[Instructions to follow] Reproduce the data verbatim, starting at its first line and ending with the line containing "efficace sans dommages au papier.". Include both of these lines.

▼

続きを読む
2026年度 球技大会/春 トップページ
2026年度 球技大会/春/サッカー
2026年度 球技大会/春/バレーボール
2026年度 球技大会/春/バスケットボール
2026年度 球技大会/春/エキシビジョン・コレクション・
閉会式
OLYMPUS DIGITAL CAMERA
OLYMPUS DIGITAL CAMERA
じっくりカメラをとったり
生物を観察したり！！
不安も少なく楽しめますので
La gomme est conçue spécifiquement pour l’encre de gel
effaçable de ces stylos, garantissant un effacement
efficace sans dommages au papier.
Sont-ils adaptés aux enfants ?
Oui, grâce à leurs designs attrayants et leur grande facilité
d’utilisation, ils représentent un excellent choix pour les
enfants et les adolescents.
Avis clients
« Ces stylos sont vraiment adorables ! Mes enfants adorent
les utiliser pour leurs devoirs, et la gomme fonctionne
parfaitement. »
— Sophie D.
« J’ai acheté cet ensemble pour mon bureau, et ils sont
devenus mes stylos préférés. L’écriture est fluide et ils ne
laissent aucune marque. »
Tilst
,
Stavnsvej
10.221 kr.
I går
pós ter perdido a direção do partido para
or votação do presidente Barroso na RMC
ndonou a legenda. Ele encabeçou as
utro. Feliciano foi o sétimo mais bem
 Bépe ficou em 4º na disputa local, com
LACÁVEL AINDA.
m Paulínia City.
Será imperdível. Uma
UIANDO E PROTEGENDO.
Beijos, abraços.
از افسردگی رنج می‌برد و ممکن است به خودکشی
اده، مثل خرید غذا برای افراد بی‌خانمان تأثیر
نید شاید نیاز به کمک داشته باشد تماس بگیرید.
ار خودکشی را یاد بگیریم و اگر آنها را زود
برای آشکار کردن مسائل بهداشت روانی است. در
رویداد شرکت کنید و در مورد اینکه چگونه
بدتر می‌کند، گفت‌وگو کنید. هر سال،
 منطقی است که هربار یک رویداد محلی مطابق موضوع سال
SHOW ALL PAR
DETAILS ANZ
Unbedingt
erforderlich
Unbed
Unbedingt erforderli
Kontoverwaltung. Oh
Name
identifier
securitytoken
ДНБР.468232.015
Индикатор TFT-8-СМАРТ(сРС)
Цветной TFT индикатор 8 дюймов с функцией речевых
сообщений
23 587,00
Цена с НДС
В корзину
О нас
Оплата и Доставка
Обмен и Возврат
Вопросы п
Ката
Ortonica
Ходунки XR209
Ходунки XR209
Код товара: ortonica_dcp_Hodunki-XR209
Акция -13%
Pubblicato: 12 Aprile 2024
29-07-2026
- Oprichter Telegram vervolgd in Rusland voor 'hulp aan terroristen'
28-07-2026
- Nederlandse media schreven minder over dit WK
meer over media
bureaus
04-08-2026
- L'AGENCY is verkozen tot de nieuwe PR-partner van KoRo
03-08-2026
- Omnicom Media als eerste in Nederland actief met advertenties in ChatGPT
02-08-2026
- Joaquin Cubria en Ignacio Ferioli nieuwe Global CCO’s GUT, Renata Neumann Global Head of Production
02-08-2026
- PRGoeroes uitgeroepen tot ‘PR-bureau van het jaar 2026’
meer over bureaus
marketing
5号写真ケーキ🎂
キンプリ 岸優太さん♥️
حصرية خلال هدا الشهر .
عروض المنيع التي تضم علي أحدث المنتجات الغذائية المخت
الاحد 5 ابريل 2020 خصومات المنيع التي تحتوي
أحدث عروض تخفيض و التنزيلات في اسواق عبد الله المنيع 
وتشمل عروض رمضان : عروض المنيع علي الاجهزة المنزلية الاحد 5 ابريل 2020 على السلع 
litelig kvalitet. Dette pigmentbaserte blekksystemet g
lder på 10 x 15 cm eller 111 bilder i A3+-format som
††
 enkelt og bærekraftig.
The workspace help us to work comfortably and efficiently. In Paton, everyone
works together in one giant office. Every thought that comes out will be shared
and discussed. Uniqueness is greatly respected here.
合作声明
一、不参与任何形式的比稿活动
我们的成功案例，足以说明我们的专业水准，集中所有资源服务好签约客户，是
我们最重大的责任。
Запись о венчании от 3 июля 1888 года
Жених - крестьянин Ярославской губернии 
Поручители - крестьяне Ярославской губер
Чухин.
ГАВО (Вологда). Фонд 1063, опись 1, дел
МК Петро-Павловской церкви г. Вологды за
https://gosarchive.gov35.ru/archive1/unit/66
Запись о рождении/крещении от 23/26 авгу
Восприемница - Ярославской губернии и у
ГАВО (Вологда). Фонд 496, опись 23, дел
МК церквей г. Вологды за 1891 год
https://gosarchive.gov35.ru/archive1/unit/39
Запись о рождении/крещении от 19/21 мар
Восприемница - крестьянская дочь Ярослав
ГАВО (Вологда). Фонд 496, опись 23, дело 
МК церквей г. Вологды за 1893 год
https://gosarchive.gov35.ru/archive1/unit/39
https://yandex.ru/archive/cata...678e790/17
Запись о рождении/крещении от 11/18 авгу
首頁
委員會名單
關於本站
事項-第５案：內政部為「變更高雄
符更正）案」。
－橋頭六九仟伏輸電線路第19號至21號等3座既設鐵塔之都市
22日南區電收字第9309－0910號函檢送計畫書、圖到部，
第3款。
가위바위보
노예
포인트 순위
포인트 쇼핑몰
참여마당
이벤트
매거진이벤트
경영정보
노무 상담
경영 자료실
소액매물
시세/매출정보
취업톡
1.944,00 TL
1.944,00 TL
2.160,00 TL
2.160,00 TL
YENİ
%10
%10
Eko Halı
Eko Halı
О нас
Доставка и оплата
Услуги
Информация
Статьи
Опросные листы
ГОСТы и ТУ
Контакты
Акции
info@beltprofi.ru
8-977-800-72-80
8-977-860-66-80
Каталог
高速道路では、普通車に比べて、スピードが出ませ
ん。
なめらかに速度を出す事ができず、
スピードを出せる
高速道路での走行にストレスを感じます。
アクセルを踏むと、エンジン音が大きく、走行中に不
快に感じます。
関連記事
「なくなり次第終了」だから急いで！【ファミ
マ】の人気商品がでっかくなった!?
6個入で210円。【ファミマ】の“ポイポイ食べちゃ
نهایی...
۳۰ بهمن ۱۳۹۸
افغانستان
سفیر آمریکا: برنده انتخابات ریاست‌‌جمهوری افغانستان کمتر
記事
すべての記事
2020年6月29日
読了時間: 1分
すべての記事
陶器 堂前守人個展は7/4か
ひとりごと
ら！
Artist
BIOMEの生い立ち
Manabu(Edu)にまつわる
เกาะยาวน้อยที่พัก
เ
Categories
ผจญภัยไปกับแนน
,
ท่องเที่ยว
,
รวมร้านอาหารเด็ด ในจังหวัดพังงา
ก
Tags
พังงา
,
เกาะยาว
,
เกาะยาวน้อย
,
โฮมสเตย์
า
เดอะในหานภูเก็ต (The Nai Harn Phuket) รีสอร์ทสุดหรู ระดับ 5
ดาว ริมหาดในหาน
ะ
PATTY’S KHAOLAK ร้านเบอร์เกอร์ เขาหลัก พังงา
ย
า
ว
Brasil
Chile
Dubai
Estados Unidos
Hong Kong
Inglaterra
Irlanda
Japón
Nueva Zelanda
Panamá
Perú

▲

[Exercise response]
続きを読む
2026年度 球技大会/春 トップページ
2026年度 球技大会/春/サッカー
2026年度 球技大会/春/バレーボール
2026年度 球技大会/春/バスケットボール
2026年度 球技大会/春/エキシビジョン・コレクション・
閉会式
OLYMPUS DIGITAL CAMERA
OLYMPUS DIGITAL CAMERA
じっくりカメラをとったり
生物を観察したり！！
不安も少なく楽しめますので
La gomme est conçue spécifiquement pour l’encre de gel
effaçable de ces stylos, garantissant un effacement
efficace sans dommages au papier.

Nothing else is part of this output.